Begin
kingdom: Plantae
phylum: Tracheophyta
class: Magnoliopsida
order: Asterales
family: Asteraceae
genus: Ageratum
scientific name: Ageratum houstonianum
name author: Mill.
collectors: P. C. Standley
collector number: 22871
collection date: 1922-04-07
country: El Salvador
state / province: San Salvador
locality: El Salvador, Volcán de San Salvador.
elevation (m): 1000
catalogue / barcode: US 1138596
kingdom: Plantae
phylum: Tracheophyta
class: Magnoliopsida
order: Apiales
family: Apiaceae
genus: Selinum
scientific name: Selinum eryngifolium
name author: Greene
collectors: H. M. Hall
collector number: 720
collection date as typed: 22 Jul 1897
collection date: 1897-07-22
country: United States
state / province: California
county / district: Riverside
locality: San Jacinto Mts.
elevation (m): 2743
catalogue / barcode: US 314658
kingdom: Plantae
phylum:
End
[Problem] Render every line of the records above as a numbered list, leaving out any blank lines.

[Problem solution]
1. kingdom: Plantae
2. phylum: Tracheophyta
3. class: Magnoliopsida
4. order: Asterales
5. family: Asteraceae
6. genus: Ageratum
7. scientific name: Ageratum houstonianum
8. name author: Mill.
9. collectors: P. C. Standley
10. collector number: 22871
11. collection date: 1922-04-07
12. country: El Salvador
13. state / province: San Salvador
14. locality: El Salvador, Volcán de San Salvador.
15. elevation (m): 1000
16. catalogue / barcode: US 1138596
17. kingdom: Plantae
18. phylum: Tracheophyta
19. class: Magnoliopsida
20. order: Apiales
21. family: Apiaceae
22. genus: Selinum
23. scientific name: Selinum eryngifolium
24. name author: Greene
25. collectors: H. M. Hall
26. collector number: 720
27. collection date as typed: 22 Jul 1897
28. collection date: 1897-07-22
29. country: United States
30. state / province: California
31. county / district: Riverside
32. locality: San Jacinto Mts.
33. elevation (m): 2743
34. catalogue / barcode: US 314658
35. kingdom: Plantae
36. phylum:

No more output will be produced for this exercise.